THE REAL COST OF MATHS ANXIETY IN THE UK
IS PREVENTION CHEAPER THAN CURE?
“I felt very unwell and nervous.”
“My mind went blank, and I couldn’t focus when I was asked a question.”
What are these primary school pupils referring to? For many, especially teachers who regularly see these reactions first-hand, it will not come as a surprise that they are talking about how they felt in maths lessons.
Why, when you read these statements, are you able to make the link between anxiety and maths so easily? According to Dr Thomas Hunt, the lead psychologist for The Mathematics Anxiety Research Group (MARG) at the University of Derby, anyone can experience maths anxiety. In fact, to varying degrees, most adults will experience it at some point.
While this is not a new phenomenon—the academic study of maths anxiety can be traced back to as early as the 1950s, where Mary Fides Gough introduced the term “mathemaphobia” to describe the phobia-like feelings of many towards mathematics—it is becoming increasingly pressing that it is addressed. The world is becoming ever more reliant on technology, and research points to a growing maths crisis in the UK, where the level of adult numeracy is already relatively low and seemingly getting worse. According to the National Numeracy report, ‘What is the Issue?’, the proportion of adults with functional maths skills equivalent to a GCSE grade C fell from 26% to 22% over a period of eight years. In contrast, functional literacy skills are steadily increasing, with 57% of working-age adults gaining the equivalent level.
Step in Rishi Sunak with a new national programme to address what he referred to as the “tragic” level of poor numeracy skills among UK adults. £560m will certainly not be a wasted investment given the potential boost to individuals’ earnings and productivity, but is there a more cost effective way to address this issue?
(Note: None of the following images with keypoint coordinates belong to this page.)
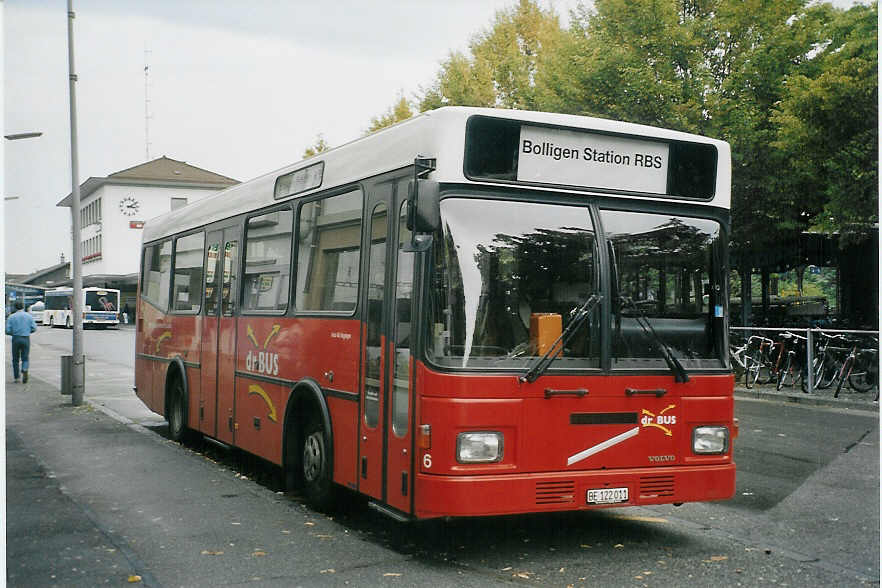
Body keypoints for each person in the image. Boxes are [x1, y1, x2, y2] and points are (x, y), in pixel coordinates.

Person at [6, 300, 37, 383]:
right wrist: (27, 331)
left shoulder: (11, 317)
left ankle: (16, 377)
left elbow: (7, 330)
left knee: (15, 359)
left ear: (15, 307)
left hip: (16, 338)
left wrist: (14, 333)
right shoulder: (29, 316)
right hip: (26, 338)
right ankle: (24, 368)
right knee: (25, 357)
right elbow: (34, 328)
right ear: (23, 307)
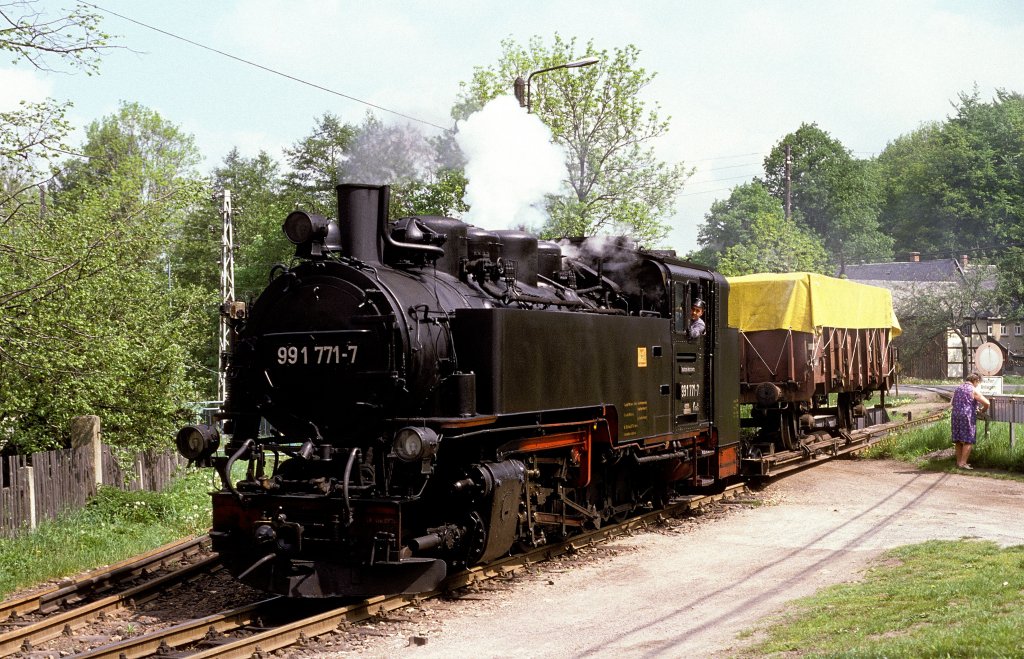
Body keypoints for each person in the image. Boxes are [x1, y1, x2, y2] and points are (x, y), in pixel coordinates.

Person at [950, 372, 990, 469]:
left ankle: (959, 462)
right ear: (975, 380)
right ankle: (963, 463)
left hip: (955, 415)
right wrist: (982, 410)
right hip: (967, 416)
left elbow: (952, 402)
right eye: (978, 382)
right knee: (968, 439)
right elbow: (987, 403)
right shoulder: (972, 390)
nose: (978, 384)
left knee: (958, 439)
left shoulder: (958, 388)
It is becoming apparent that maths anxiety can begin very early when young children are learning basic number skills. Dr Dominic Petronzi, a lecturer in psychology at the University of Derby Online Learning, led research that found evidence of maths anxiety in children as young as four-years-old. It makes sense, therefore, to consider how to nip this national curse in the bud rather than wait a generation to plaster over the cracks.
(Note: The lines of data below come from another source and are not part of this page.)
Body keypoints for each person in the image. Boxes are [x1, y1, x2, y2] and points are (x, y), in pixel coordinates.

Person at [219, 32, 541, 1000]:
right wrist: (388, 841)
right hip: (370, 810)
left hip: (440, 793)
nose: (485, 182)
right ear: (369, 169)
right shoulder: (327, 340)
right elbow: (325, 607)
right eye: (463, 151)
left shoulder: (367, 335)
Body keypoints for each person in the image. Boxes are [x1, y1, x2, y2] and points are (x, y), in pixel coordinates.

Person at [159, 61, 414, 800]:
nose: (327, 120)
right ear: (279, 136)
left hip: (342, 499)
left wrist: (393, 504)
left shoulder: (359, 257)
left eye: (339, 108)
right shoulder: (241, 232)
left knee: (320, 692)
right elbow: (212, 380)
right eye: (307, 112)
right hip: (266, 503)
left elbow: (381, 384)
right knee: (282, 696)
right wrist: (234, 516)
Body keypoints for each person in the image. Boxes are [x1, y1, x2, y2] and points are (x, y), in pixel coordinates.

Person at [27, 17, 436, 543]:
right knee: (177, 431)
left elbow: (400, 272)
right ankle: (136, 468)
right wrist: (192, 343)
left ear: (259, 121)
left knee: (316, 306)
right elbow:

What makes maths so much more stressful than other subjects?
1. First, there can be a noticeable lack of maths role models during infancy. Parents have been shown to influence their children’s perception of maths by avoiding talking about it or even mentioning the subject in a negative way, “I was never any good at maths and it didn’t do me any harm” or “we’re just not a maths family”.
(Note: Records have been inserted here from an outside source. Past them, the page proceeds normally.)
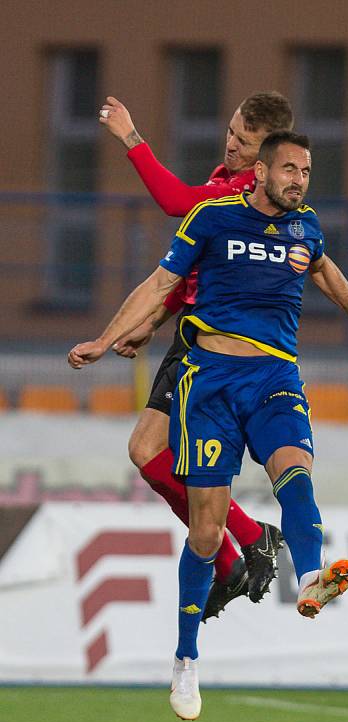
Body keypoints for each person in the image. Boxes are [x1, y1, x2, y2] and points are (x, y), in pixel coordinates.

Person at [68, 130, 348, 720]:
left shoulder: (307, 227)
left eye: (307, 170)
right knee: (205, 533)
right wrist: (107, 338)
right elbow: (161, 283)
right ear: (264, 172)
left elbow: (326, 271)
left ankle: (311, 578)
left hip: (274, 380)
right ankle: (186, 660)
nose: (300, 179)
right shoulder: (213, 219)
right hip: (210, 385)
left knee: (296, 472)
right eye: (291, 169)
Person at [97, 93, 296, 618]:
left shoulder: (245, 191)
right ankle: (242, 548)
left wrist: (132, 138)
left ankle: (244, 544)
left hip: (216, 354)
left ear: (266, 159)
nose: (230, 144)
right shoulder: (228, 179)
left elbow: (173, 200)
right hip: (189, 334)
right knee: (147, 453)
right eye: (230, 131)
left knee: (149, 451)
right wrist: (150, 322)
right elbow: (191, 270)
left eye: (244, 141)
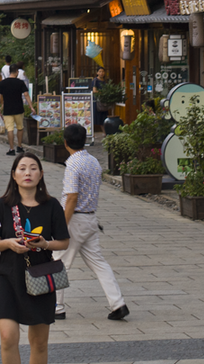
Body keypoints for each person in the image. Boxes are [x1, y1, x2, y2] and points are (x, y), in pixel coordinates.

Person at [0, 153, 70, 364]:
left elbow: (63, 242)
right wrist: (8, 243)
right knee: (8, 337)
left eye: (33, 168)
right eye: (22, 168)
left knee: (39, 342)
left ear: (41, 174)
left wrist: (45, 244)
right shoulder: (3, 205)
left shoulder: (52, 205)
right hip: (9, 277)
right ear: (14, 175)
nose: (28, 172)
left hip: (41, 279)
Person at [52, 124, 128, 321]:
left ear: (65, 142)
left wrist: (62, 225)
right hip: (90, 218)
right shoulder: (94, 161)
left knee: (59, 262)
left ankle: (57, 307)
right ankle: (117, 303)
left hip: (74, 218)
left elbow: (71, 198)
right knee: (99, 263)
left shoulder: (72, 164)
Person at [0, 65, 33, 156]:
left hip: (8, 109)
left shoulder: (3, 83)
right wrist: (31, 106)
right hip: (19, 108)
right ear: (17, 72)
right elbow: (26, 94)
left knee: (10, 129)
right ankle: (19, 146)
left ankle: (11, 149)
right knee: (20, 128)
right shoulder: (20, 82)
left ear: (9, 72)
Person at [91, 67, 109, 132]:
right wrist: (103, 92)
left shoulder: (104, 80)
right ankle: (92, 133)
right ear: (97, 73)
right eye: (100, 71)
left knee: (103, 117)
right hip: (97, 101)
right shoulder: (95, 80)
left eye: (103, 71)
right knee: (95, 117)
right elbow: (94, 90)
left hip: (103, 101)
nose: (101, 73)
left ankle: (104, 132)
2. On top of this, personal fear of failure seems to be more prevalent in mathematics than in any other subject. The fact that maths questions are so often either right or wrong makes it hard to disguise failure.
3. Then there’s the language of maths that needs to be mastered, with over 500 words expected by age five. Understanding the idea of counting on by two is not enough, children need to know how to “add”, “sum” or “plus” two. It has been shown in a study by Professor of Psychology Koleen McCrink that by nine-months-old most babies show a rudimentary understanding of addition, indicating it is not the concepts that are the tricky part.
When all these factors mix together and you throw in SATs, timed tests, negative evaluations from teachers, peers or parents and the lure of something referred to as the ‘no attempt error’—meaning that a person may reach the stage where they simply stop putting effort into providing answers in maths tasks—you get the perfect breeding ground for maths anxiety to flourish and multiply.
Clearly there is a problem, as highlighted by the fact the UK is sitting firmly in the bottom half of the OECD numeracy skills rankings, the question is: Where is the effort best invested? After the maths anxiety has affected school results and career decisions? Or in infancy where minor tweaks to parenting information and the early year teaching curriculum can prevent maths anxiety taking a hold on society at all? Infants are born with a desire to understand the world around them, a love of learning, and a determination to discover more. By showing babies maths is useful and enjoyable, a £560m adult numeracy kitty could easily and quickly become a thing of the past.